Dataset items
□ □ □ □ □ □ □

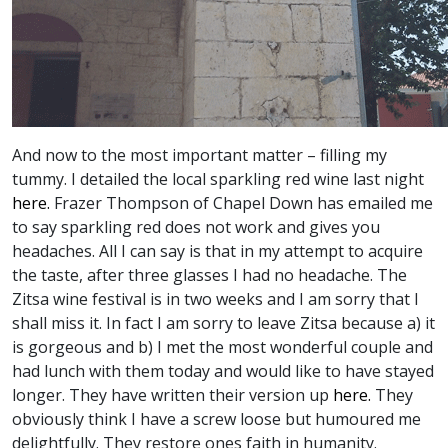
And now to the most important matter – filling my
tummy. I detailed the local sparkling red wine last night
here.
Frazer Thompson of Chapel Down has emailed me
to say sparkling red does not work and gives you
headaches. All I can say is that in my attempt to acquire
the taste, after three glasses I had no headache. The
Zitsa wine festival is in two weeks and I am sorry that I
shall miss it. In fact I am sorry to leave Zitsa because a) it
is gorgeous and b) I met the most wonderful couple and
had lunch with them today and would like to have stayed
longer. They have written their version up
here.
They
obviously think I have a screw loose but humoured me
delightfully. They restore ones faith in humanity.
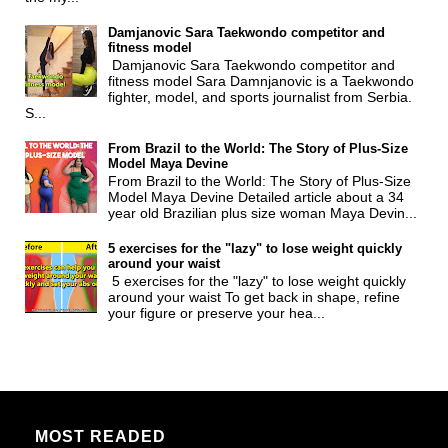
Damjanovic Sara Taekwondo competitor and
fitness model
Damjanovic Sara Taekwondo competitor and
fitness model Sara Damnjanovic is a Taekwondo
fighter, model, and sports journalist from Serbia.
S...
From Brazil to the World: The Story of Plus-Size
Model Maya Devine
From Brazil to the World: The Story of Plus-Size
Model Maya Devine Detailed article about a 34
year old Brazilian plus size woman Maya Devin...
5 exercises for the "lazy" to lose weight quickly
around your waist
5 exercises for the "lazy" to lose weight quickly
around your waist To get back in shape, refine
your figure or preserve your hea...
MOST READED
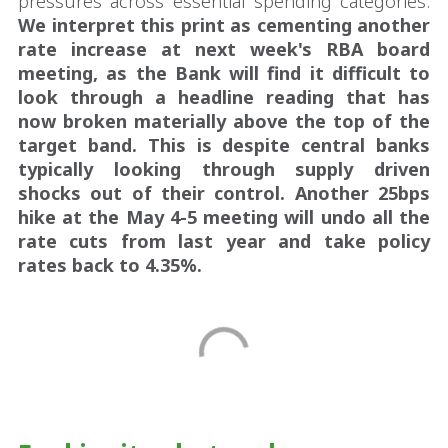
pressures across essential spending categories.
We interpret this print as cementing another
rate increase at next week's RBA board
meeting, as the Bank will find it difficult to
look through a headline reading that has
now broken materially above the top of the
target band.
This is despite central banks
typically looking through supply driven
shocks out of their control. Another 25bps
hike at the May 4-5 meeting will undo all the
rate cuts from last year and take policy
rates back to 4.35%.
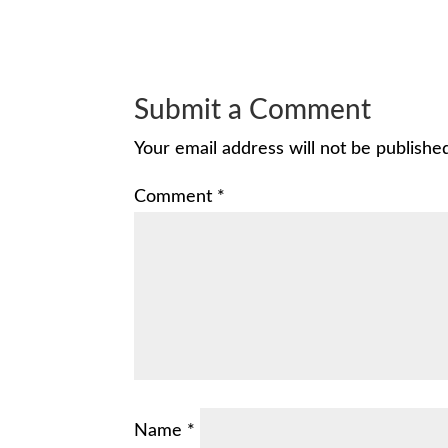
Submit a Comment
Your email address will not be publishe
Comment
*
Name
*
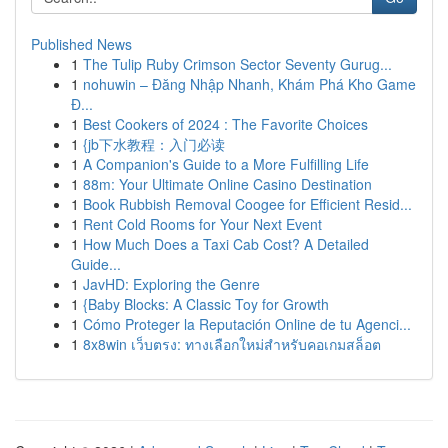
Published News
1
The Tulip Ruby Crimson Sector Seventy Gurug...
1
nohuwin – Đăng Nhập Nhanh, Khám Phá Kho Game
Đ...
1
Best Cookers of 2024 : The Favorite Choices
1
{jb下水教程：入门必读
1
A Companion's Guide to a More Fulfilling Life
1
88m: Your Ultimate Online Casino Destination
1
Book Rubbish Removal Coogee for Efficient Resid...
1
Rent Cold Rooms for Your Next Event
1
How Much Does a Taxi Cab Cost? A Detailed
Guide...
1
JavHD: Exploring the Genre
1
{Baby Blocks: A Classic Toy for Growth
1
Cómo Proteger la Reputación Online de tu Agenci...
1
8x8win เว็บตรง: ทางเลือกใหม่สำหรับคอเกมสล็อต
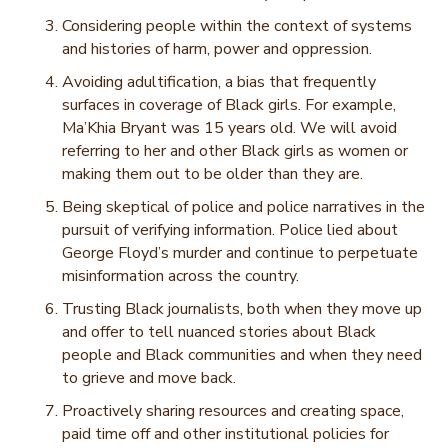
Considering people within the context of systems
and histories of harm, power and oppression.
Avoiding adultification, a bias that frequently
surfaces in coverage of Black girls. For example,
Ma’Khia Bryant was 15 years old. We will avoid
referring to her and other Black girls as women or
making them out to be older than they are.
Being skeptical of police and police narratives in the
pursuit of verifying information. Police lied about
George Floyd’s murder and continue to perpetuate
misinformation across the country.
Trusting Black journalists, both when they move up
and offer to tell nuanced stories about Black
people and Black communities and when they need
to grieve and move back.
Proactively sharing resources and creating space,
paid time off and other institutional policies for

□ □ □ □ □ □ □

■ What the task requires ■
Set down every line of the listing above word for word, omitting the pictures.

■ Answer for the task ■
And now to the most important matter – filling my
tummy. I detailed the local sparkling red wine last night
here.
Frazer Thompson of Chapel Down has emailed me
to say sparkling red does not work and gives you
headaches. All I can say is that in my attempt to acquire
the taste, after three glasses I had no headache. The
Zitsa wine festival is in two weeks and I am sorry that I
shall miss it. In fact I am sorry to leave Zitsa because a) it
is gorgeous and b) I met the most wonderful couple and
had lunch with them today and would like to have stayed
longer. They have written their version up
here.
They
obviously think I have a screw loose but humoured me
delightfully. They restore ones faith in humanity.
Damjanovic Sara Taekwondo competitor and
fitness model
Damjanovic Sara Taekwondo competitor and
fitness model Sara Damnjanovic is a Taekwondo
fighter, model, and sports journalist from Serbia.
S...
From Brazil to the World: The Story of Plus-Size
Model Maya Devine
From Brazil to the World: The Story of Plus-Size
Model Maya Devine Detailed article about a 34
year old Brazilian plus size woman Maya Devin...
5 exercises for the "lazy" to lose weight quickly
around your waist
5 exercises for the "lazy" to lose weight quickly
around your waist To get back in shape, refine
your figure or preserve your hea...
MOST READED
pressures across essential spending categories.
We interpret this print as cementing another
rate increase at next week's RBA board
meeting, as the Bank will find it difficult to
look through a headline reading that has
now broken materially above the top of the
target band.
This is despite central banks
typically looking through supply driven
shocks out of their control. Another 25bps
hike at the May 4-5 meeting will undo all the
rate cuts from last year and take policy
rates back to 4.35%.
Submit a Comment
Your email address will not be publishe
Comment
*
Name
*
Published News
1
The Tulip Ruby Crimson Sector Seventy Gurug...
1
nohuwin – Đăng Nhập Nhanh, Khám Phá Kho Game
Đ...
1
Best Cookers of 2024 : The Favorite Choices
1
{jb下水教程：入门必读
1
A Companion's Guide to a More Fulfilling Life
1
88m: Your Ultimate Online Casino Destination
1
Book Rubbish Removal Coogee for Efficient Resid...
1
Rent Cold Rooms for Your Next Event
1
How Much Does a Taxi Cab Cost? A Detailed
Guide...
1
JavHD: Exploring the Genre
1
{Baby Blocks: A Classic Toy for Growth
1
Cómo Proteger la Reputación Online de tu Agenci...
1
8x8win เว็บตรง: ทางเลือกใหม่สำหรับคอเกมสล็อต
Considering people within the context of systems
and histories of harm, power and oppression.
Avoiding adultification, a bias that frequently
surfaces in coverage of Black girls. For example,
Ma’Khia Bryant was 15 years old. We will avoid
referring to her and other Black girls as women or
making them out to be older than they are.
Being skeptical of police and police narratives in the
pursuit of verifying information. Police lied about
George Floyd’s murder and continue to perpetuate
misinformation across the country.
Trusting Black journalists, both when they move up
and offer to tell nuanced stories about Black
people and Black communities and when they need
to grieve and move back.
Proactively sharing resources and creating space,
paid time off and other institutional policies for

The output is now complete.